Recently, the first-ever director of user experience in a U.S. Presidential campaign, Chicago-based UX expert Jason Kunesh, presented a talk to the Bay Area chapter of ACM SIGCHI titled, “Politicos, Geeks and Kool-Aid Drinkers: Tall Tales of Design Chicanery from Inside Obama for America HQ.” During his prepared remarks and Q&A session with the audience, Kunesh shared personal stories, photos, and practical advice.
But first, what exactly is user experience design? Simply put, it’s a relatively new field that combines best practices from several other fields, including ergonomics, visual design, and human-computer interaction. Websites that have great UX are appealing, intuitive, and easy to use. Great UX also helps the user efficiently achieve their goals, e.g. making a donation or completing a purchase. Brick and mortar stores can have a great user experience too.

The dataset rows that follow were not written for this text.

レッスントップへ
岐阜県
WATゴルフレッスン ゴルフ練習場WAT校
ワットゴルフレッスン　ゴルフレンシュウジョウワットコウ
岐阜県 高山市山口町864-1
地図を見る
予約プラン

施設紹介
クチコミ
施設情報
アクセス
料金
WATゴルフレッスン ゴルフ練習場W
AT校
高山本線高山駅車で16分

As the UX expert for Obama’s re-election campaign, Kunesh’s job involved some extremely high stakes. “It’s a $1 Billion dollar effort that lasts 18 months with only 1 success metric,” said Kunesh.
So what can we learn from these highest levels of practice for our own businesses and our own company websites?
Think about personas
Kunesh spoke about the different types of roles that existed in each field office using the campaign software. From the “foot soldier” volunteers who were knocking on doors to field captains who were charged with organizing shifts to higher-level leaders who were overseeing an entire state, each person had different information needs that the system had to address.

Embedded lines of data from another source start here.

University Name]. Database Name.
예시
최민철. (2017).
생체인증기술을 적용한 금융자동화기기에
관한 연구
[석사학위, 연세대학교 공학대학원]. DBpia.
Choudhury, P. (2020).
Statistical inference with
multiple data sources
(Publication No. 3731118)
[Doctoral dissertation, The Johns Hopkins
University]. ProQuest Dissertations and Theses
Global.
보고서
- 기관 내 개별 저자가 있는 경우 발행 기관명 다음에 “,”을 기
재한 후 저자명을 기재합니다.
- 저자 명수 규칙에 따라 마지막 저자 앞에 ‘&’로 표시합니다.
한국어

What are the personas who use your website or product? Do you serve both parents and students, beginners and experts, residential and commercial customers? Take time to create clear profiles of each major type of user to improve everyone’s user experience.
Build your ladder of engagement
For Kunesh’s work, the ladder of engagement was:
- Turnout (early)
For your business, it might look more like:
- Initial awareness
- Request quote
- First purchase
- Monthly subscription
- Refer friends
What information do your customers need at each rung of the ladder and are you providing the right information to help each customer advance one step forward?
Optimize for context
“What brought someone there? How can we connect people to a greater purpose?” asked Kunesh.
For a political campaign, it’s easier to point to the values at the heart of user action, but for any business, you can optimize for both the user’s immediate reason and their larger reason for coming to your website or to your business.
For example, you may have site visitors from wildly different searches such as “How do I fix my broken garage door,” versus “How do I turn my garage into a man cave?” Those two visitors are not only looking for different information (pricing, etc.), they are also looking for different values in a service provider, so optimize your user experience accordingly.
UX design best practices such as these are becoming more widely known, accepted, and used by organizations of all types and sizes in no small part because of the results they yield. Kunesh revealed that a single change on one Obama’s pages increased its conversion by 11%. Now imagine what that could do for your business.